- [Aim of the exercise] Your task is to write out exactly the lines from the line containing "else agb <= 1'b0;" through the end of the records, inclusive at both ends.

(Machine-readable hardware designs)
============
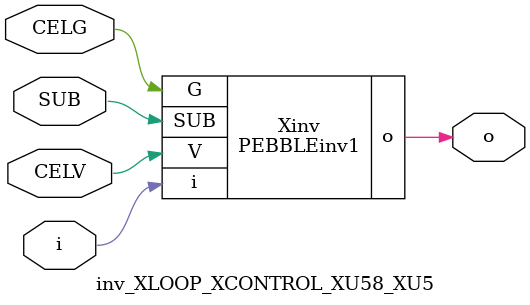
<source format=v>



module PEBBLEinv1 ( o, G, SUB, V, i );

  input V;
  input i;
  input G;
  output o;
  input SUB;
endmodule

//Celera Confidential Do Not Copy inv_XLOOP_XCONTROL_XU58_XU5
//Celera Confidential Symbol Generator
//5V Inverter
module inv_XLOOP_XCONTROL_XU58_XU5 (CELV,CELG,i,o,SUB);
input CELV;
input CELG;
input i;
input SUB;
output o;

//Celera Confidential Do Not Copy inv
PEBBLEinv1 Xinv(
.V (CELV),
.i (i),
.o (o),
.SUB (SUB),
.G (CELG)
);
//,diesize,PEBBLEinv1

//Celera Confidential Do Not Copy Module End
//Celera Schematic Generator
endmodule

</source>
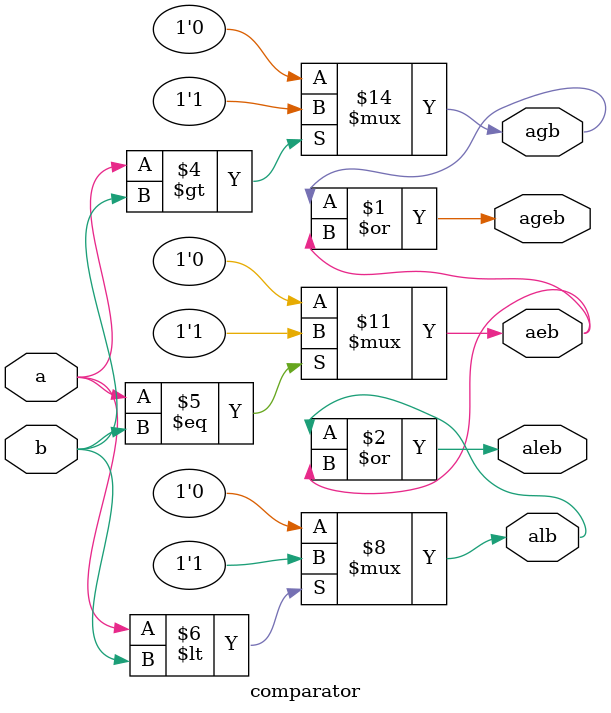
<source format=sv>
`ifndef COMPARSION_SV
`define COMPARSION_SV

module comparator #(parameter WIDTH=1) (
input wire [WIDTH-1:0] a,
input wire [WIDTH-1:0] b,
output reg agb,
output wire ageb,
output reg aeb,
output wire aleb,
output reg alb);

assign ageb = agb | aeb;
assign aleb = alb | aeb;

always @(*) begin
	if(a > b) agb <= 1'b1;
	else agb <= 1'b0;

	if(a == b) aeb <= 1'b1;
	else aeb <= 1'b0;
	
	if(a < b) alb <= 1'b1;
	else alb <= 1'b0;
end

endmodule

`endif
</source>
============
- [Answer to this problem]
	else agb <= 1'b0;

	if(a == b) aeb <= 1'b1;
	else aeb <= 1'b0;
	
	if(a < b) alb <= 1'b1;
	else alb <= 1'b0;
end

endmodule

`endif
</source>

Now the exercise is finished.